» **Source text**
+++

Convert strings with different format to float

Stanislav Blinov stanislav.blinov at gmail.com
Wed Sep 8 01:02:34 PDT 2010


Jonathan M Davis wrote:
> On Wednesday 08 September 2010 00:23:31 Tom Kazimiers wrote:
>> Hi,
>>
>> I try to read data in from a file. This data consist mainly of numbers
>> and I have a hard time converting it to number type variables. Two data
>> lines could look like this
>>
>> v 0 0 0
>> v 1.5 1.2 0
>>
>> Now I want to parse those lines and call a method, the line in passed
>> (as char[]) to it:
>>
>> int index = indexOf(line, "v ");
>> if(index != -1) {
>>     vc++;
>>     float x = 0.0, y = 0.0, z = 0.0;
>>     char[][] vertexCoords = split( line[index+2 .. $] );
>>
>>     if (vertexCoords.length > 0)
>>         x = to!int(vertexCoords[0]);
>>     if (vertexCoords.length > 1)
>>         y = to!int(vertexCoords[1]);
>>     if (vertexCoords.length > 2)
>>         z = to!int(vertexCoords[2]);
>>
>>     process_vertex(vc,x,y,z);
>>     return;
>> }
>>
>> First I split the remaining characters (after "v ") into parts (here is
>> probably dynamic copying included?). Then I want to convert each part to
>> a float value.
>>
>> The problem I have is that I obviously need to use "to!int" for numbers
>> with out decimal point and "to!float" for numbers with. But since those
>> can be mixed I would ask for every part if there is a decimal point, e.g:
>>
>> if (vertexCoords.length > 0) {
>> 	if (indexOf(vertexCoords[0], ".") != -1)
>> 	        x = to!float(vertexCoords[0]);
>> 	else
>> 		x = to!int(vertexCoords[0]);
>> }
>>
>> Is there a more convient way to achieve that? I am coming from C++ and
>> IIRC one could do there sth. like this:
>>
>> int index = line.find("v ");
>> if(index != std::string::npos) {
>>     line.erase(0,index+1);
>>     vc++;
>>     float x,y,z = 0;
>>
>>     std::istringstream ins;
>>     ins.str(line);
>>     ins >> x >> y >> z;
>>
>>     process_vertex(vc,x,y,z);
>>     return;
>> }
>>
>> That looks much cleaner to me (besides the ">>" operators). So I am
>> looking for sth. similar in D :-). Maybe a to!float that can cope with
>> numbers without decimal point.

+++

» **Task 1**
In the mailing-list post on converting strings to float, which C++ class does the quoted code use to read x, y and z from the line?
» **Task 2**
Pick up the mailing-list post on converting strings to float after its last sentence and continue it.

+++

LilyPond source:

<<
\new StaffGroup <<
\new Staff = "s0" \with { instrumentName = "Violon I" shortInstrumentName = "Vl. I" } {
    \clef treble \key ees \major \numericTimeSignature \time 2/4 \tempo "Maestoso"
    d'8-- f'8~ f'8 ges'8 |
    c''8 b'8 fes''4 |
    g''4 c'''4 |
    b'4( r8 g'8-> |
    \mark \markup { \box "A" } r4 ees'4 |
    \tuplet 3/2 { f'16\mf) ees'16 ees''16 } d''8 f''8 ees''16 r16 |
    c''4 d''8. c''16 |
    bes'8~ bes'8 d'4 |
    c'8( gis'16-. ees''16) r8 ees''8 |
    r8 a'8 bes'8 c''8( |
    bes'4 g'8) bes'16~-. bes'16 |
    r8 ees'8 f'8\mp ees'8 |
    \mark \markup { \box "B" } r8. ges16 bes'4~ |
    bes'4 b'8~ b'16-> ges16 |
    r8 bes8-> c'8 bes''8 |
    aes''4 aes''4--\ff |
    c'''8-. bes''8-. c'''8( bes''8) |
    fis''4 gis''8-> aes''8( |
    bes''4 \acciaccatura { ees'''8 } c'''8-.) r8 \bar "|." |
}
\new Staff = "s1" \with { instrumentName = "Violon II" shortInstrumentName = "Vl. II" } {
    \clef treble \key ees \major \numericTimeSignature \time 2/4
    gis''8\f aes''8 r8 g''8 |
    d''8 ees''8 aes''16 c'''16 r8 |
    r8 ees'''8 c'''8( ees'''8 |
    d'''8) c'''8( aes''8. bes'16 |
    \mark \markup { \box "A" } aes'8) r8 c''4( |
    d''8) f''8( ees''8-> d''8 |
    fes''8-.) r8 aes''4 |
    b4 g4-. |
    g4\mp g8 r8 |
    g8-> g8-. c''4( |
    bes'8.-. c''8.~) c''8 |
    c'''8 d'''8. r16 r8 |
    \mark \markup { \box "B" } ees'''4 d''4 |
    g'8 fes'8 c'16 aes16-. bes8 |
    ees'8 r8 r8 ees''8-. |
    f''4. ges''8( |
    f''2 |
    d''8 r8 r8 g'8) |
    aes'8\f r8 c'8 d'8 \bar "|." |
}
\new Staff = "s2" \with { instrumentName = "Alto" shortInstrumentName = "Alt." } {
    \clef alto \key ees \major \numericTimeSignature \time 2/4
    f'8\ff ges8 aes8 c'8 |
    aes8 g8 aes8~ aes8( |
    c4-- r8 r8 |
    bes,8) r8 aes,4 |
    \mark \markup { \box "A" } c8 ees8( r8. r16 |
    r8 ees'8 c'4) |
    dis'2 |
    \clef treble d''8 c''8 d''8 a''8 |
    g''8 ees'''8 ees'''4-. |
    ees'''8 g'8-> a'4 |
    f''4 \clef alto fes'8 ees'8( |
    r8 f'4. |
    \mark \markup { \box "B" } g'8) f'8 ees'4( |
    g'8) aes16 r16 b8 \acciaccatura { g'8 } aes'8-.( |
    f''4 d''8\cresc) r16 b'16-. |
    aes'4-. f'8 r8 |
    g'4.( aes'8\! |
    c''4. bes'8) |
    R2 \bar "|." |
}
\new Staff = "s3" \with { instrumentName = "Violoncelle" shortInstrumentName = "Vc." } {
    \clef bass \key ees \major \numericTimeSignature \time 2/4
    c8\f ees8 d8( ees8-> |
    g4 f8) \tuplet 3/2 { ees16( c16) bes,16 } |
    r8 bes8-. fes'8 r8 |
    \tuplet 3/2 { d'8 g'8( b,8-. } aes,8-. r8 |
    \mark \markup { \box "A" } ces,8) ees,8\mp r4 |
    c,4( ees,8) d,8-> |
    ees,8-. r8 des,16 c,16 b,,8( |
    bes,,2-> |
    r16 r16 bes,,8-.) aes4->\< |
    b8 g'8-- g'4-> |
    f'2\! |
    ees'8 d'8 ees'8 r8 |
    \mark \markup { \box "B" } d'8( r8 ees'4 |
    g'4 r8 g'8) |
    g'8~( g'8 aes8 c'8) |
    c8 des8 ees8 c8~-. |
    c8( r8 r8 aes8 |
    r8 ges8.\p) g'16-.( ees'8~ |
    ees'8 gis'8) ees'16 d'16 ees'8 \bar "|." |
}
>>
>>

+++

» **Expected output 1**
std::istringstream

» **Expected output 2**
>>
>> Cheers,
>> Tom
> 
> I would have thought that to!float() could handle a number without a decimal 
> point. If it can't I would suggest creating a bug report for it. Now, since such 
> a fix would not help you immediately in either case, I would suggest creating a 
> wrapper function which took a string and then used to!int() for numbers without 
> decimal points and to!float() for number with them, and then returned a float. 
> That way, you wouldn't have to keep worrying about it. Also, you could try 
> parse(). It might be more forgiving.
> 
> - Jonathan M Davis

No it wouldn't :)
It's indeed a bug, and it happens if string contains e.g. single 0 
(other digits are parsed normally). It seems that parse for floating 
points tries to determine if the number is in hex format, thus eating 
first 0, but it does not reuse this 0 later while it tries to pop next 
characters (and that results in assertion in std.array).